Sautéing is often a prelude for other cooking techniques. For instance, if you are using a traditional French sauté pan to cook a whole chicken, you might sauté aromatic veggies in oil first, then brown the skin of the chicken over high heat, then add some stock, cover and finish cooking in the oven by pot roasting.
As I’ve already implied, we can lump stir-frying into the sauté category. It’s just a specialized version of sautéing.
Speaking of roasting, this is a word that we use all of the time. but what is it really? When you try to define it, one fumbles for words because it’s one of those concepts that “just is”.
Roasting implies oven cooking at high direct and indirect heat. Most roasting is done at 400° – 500°. Any lower and you usually think of it as “baking” (and we’ll discuss this as well). But the key to roasting is the presence of fat, whether integral to the item being roasted such as the fat under the skin of a chicken or the marbled fat in a veal chop or whether you have to add fat in the form of oil as you do when you roast vegetables. Roasting caramelizes and keeps food savory while building flavor. While you can certainly roast fish, especially firmer fish like monkfish and swordfish, it’s not a common way to cook fish. Sometimes you might technically roast fish after pan searing it, especially if it’s a thick filet, but you usually don’t hear the term “roasted fish”.
Speaking of pan searing, searing is simply the application of high heat with minimum or no oil. It’s very quick and doesn’t actually “cook” the item that is being seared. All it does is sear the outside, leaving the inside basically raw. for items like tuna or filet mignon, this is a way to cook ultra rare. sometimes, as in the previously mentioned case of roasted chicken, it’s a prelude to other, slower cooking methods. It’s done to provide color and to seal in juices, although Harold McGee and other “food scientists” question how much this really happens. You can sear on a grill or you can sear in a pan or a flattop.

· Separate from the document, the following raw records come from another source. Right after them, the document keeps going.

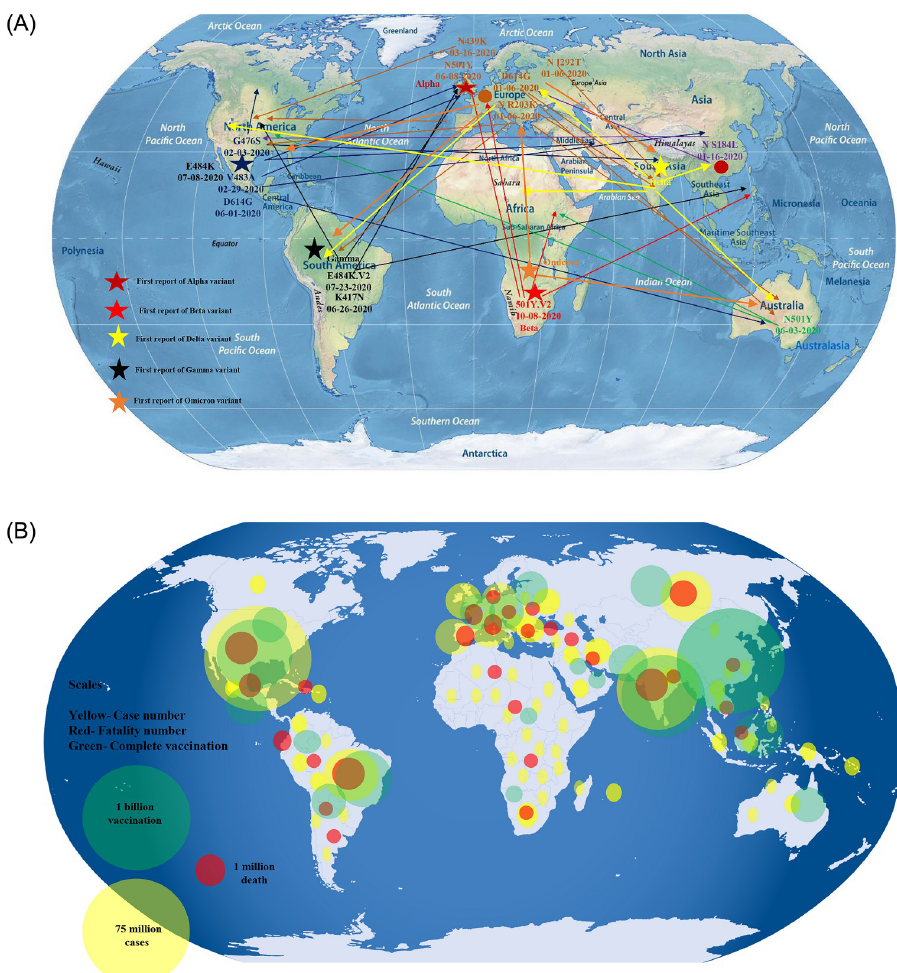
January, 2022 about 7540558 whole genome of SARS-CoV-2 were traced worldwide. Four variants of concern including beta, gamma, delta and omicron with their probable transmission history were indicated by four different color lines. Star and circle indicated probable origin places. (B) Worldwide distribution of cumulative case, fatality and complete vaccination number of COVID-19 till 31 January,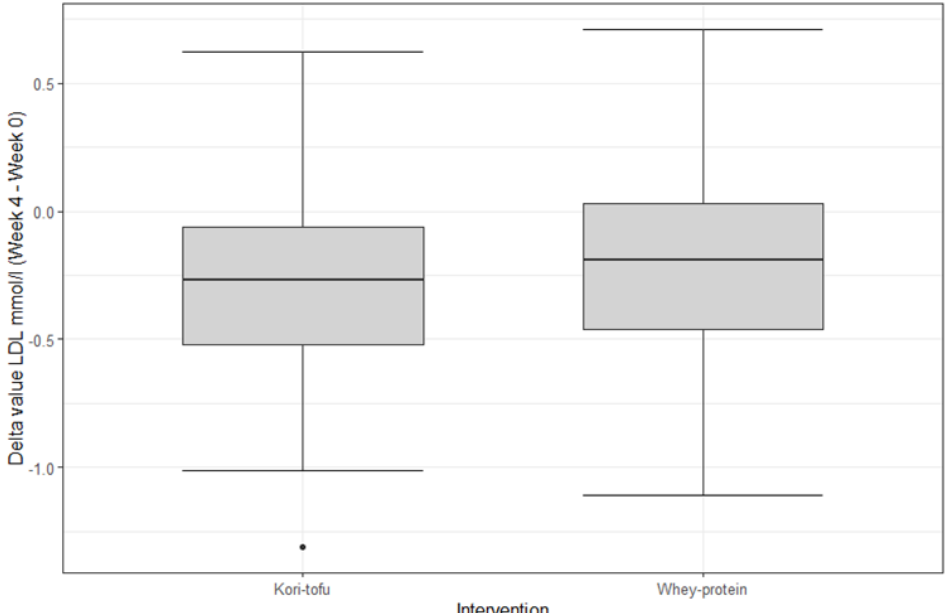
Figure A2. Delta values of LDL cholesterol (mmol/L) per intervention (values week 4–values week 0). Boxplots represent the 25th, 50th (median) and 75th percentile. Antennas represent 1.5 times interquartile range. Dots represent values outside the 1.5 times interquartile range.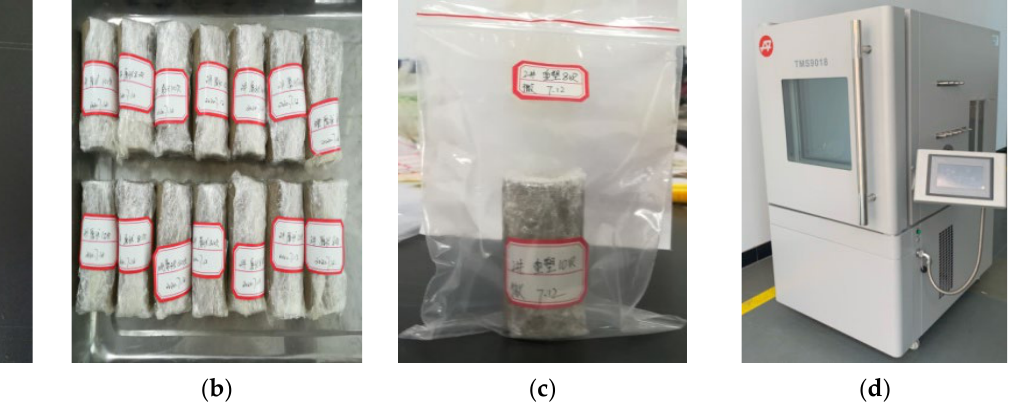
Figure 2. Sample preparation flow chart. ( a ) Wrapped in plastic; ( b ) marked sample; ( c ) sealed sample; ( d ) freeze–thaw cycle test box.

In the next installment, we’ll cover terms like “baking”, broiling”, “basting” and “steaming”.
Why are we doing this?
As someone who serves food, you should be aware of the different cooking techniques and how and why they differ. This will give you additional insight into helping someone decide between different dishes and, who knows, some people might actually need an explanation of what “braised leeks” means. the more that you know off of the top of your head, the more confident you’ll be tableside. And just because you might work at Red Robin doesn’t mean that knowing this stuff is superfluous. Perhaps you might be ready to move to an “American bistro” type restaurant. sometimes, managers like to ask questions to determine how much a prospective waiter knows about food in general. I actually had one ask me if I knew the “mother sauces” once. As you move up the food chain, the more you will need to know about food and beverage.